The universe sends mysterious signals from all over the sky. We don’t really know what these are or what constitutes them; But a new analysis of where they come from gives us clues about the sources of the strange emissions we call fast radio bursts (FRBs).

An international team led by astronomer Kriti Sharma of the Caltech Institute conducted a census and determined that FRBs are most likely to come from galaxies with relatively young stellar populations. This is somewhat expected. What the researchers didn’t expect was that these galaxies would be quite large and contain many stars, which is actually quite rare.

This suggests that there may be something unusual in the way FRBs are produced.

We already have a pretty good idea of ​​what FRBs are. First, an explanation: This is a very strong but very brief emission of radio light, lasting from fractions of a millisecond to several seconds.

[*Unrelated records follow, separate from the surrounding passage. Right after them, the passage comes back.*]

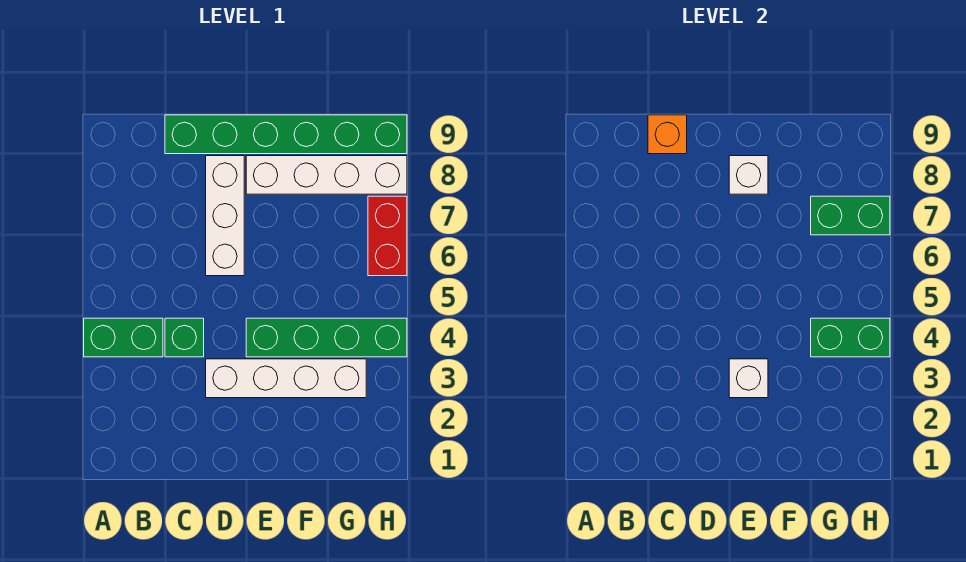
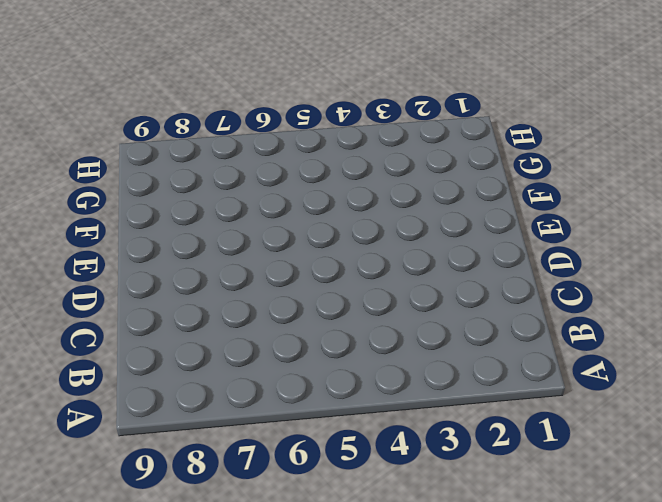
none -> green 1x2 brick [84,318,163,357]
none -> green 1x1 brick [165,318,204,357]
none -> green 1x6 brick [165,115,407,154]

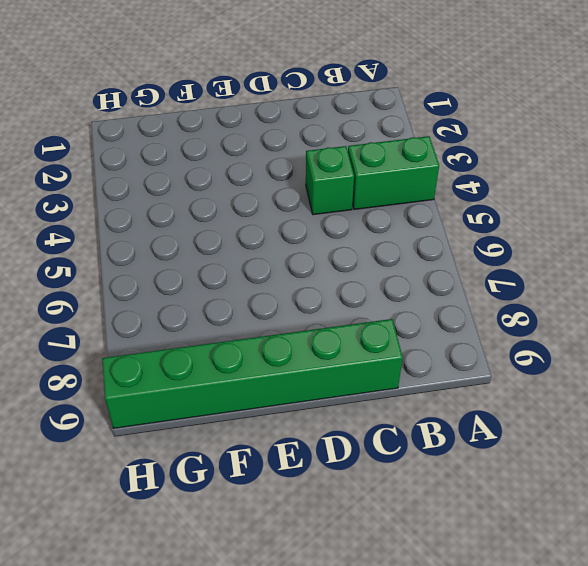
none -> white 1x4 brick [206,359,366,398]
none -> white 1x3 brick [206,156,244,276]
none -> green 1x4 brick [246,318,407,357]

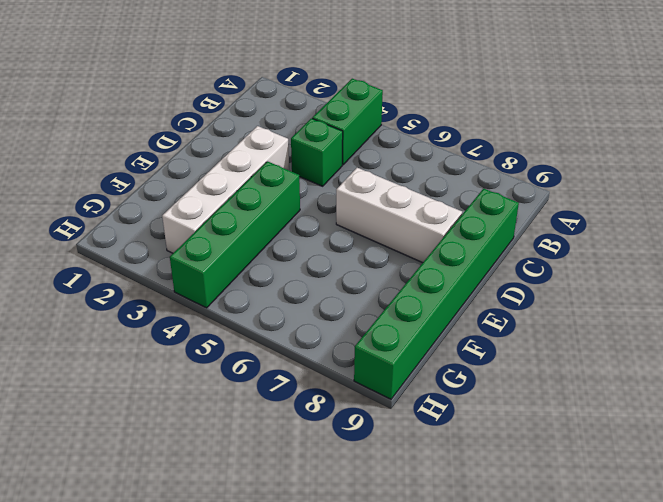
none -> white 1x4 brick [246,156,407,194]
none -> red 1x2 brick [368,196,407,276]
none -> orange 1x1 brick [648,115,687,154]

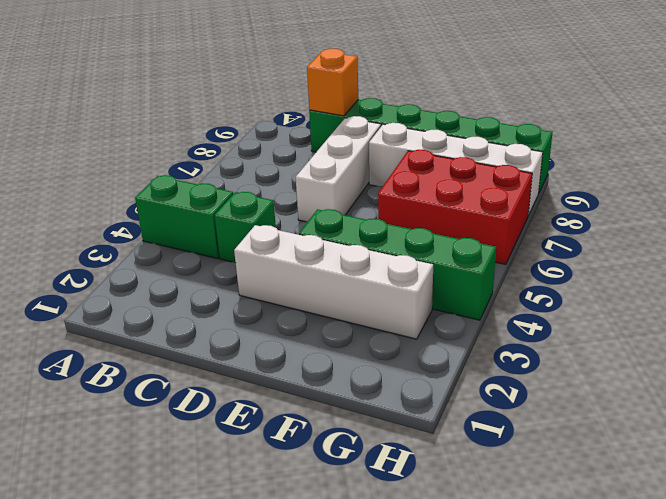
red 2x3 brick [378,150,532,264] -> red 1x2 brick [368,196,407,276]
none -> white 1x1 brick [729,359,768,398]
none -> white 1x1 brick [729,156,768,194]
none -> green 1x2 brick [811,318,890,357]

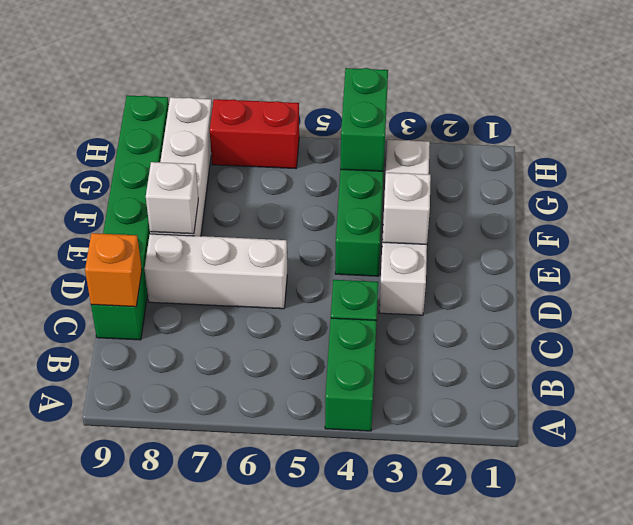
none -> green 1x2 brick [811,196,890,235]

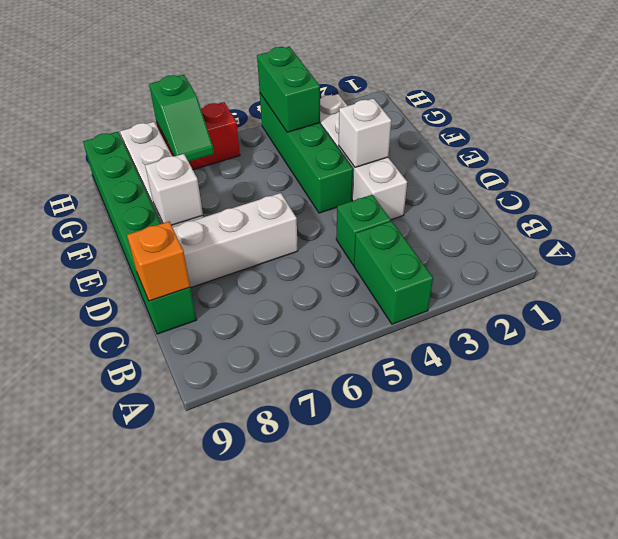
green 1x2 slope [149,75,214,161] -> green 1x2 brick [811,196,890,235]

They come from all over the sky, their sources millions to billions of light-years away, and they often appear to shine once and never shine again.

This makes them impossible to predict and difficult to track, but with extensive research we are getting better at spotting them and better identifying their host galaxies.

As for what these are, we pay attention to that as well. Spoiler alert: It’s not aliens. In contrast, the first FRB detected in the Milky Way in 2020 was associated with a magnetar, a type of neutron star with a magnetic field 1000 times stronger than a normal neutron star. Prolonged interaction between an object’s magnetic field and gravity can cause meteor showers, which send flashes of radio light into the sky.

Not all FRBs behave the same way, so it is possible to have more than one source type. Narrowing down the location of these sources gives us information about the environmental conditions that caused them, which helps us understand what they are.

In a new effort to detect and localize FRBs, Sharma and colleagues collected observations using a radio interferometer called the Deep Synoptic Array. They carefully examined the properties of 30 large FRB galaxies and determined that radio bursts typically originate from galaxies with young star populations.

This is not surprising if the FRB precursors are magnetars. Neutron stars are the collapsed cores of massive stars that become supernova through core collapse, and the lifespan of massive stars is shorter than that of smaller stars. Magnetars are young neutron stars, so we expect to find them in places where most stars are young and short-lived.

Although some FRBs have been previously detected in old stellar populations and low-mass galaxies, the team’s analysis found that the most common precursors are high-mass galaxies with young stars. This suggests that massive young stellar environments are important for the formation of FRB precursors; If it weren’t, we’d see a wider distribution of galaxy types.

The reason for this is unknown, but researchers believe the metallic structure of these massive star-forming galaxies may play a role. Massive galaxies tend to have much higher metal contents and form heavier stars than less massive galaxies.

But there is another problem. Supernova core collapses occur at a rate similar to the rate of star formation in the universe. If FRB-producing magnetars form in this way, the FRB distribution should be generally consistent with the distribution of collapsing supernovae, even for low-mass galaxies, but this is not the case. This suggests that core collapse magnetars are not the main progenitor of FRBs.

The team ran simulations and found a solution. FRB-emitting magnetars can be formed by the merger of binary stars. This is more likely in environments with larger stars, such as the galaxies the researchers identified.

We still don’t have a complete explanation for the origin of FRBs, but the research greatly strengthens the case for magnetars and suggests that special conditions play a role in the formation of these magnetars.

Studies of FRBs are still ongoing, but astronomers are constantly discovering new, strange signals. The more we find, the more data we can collect to solve the mystery of the origin of FRBs. This is an incredibly exciting time to be alive and studying the stars. The study was published on: Nature.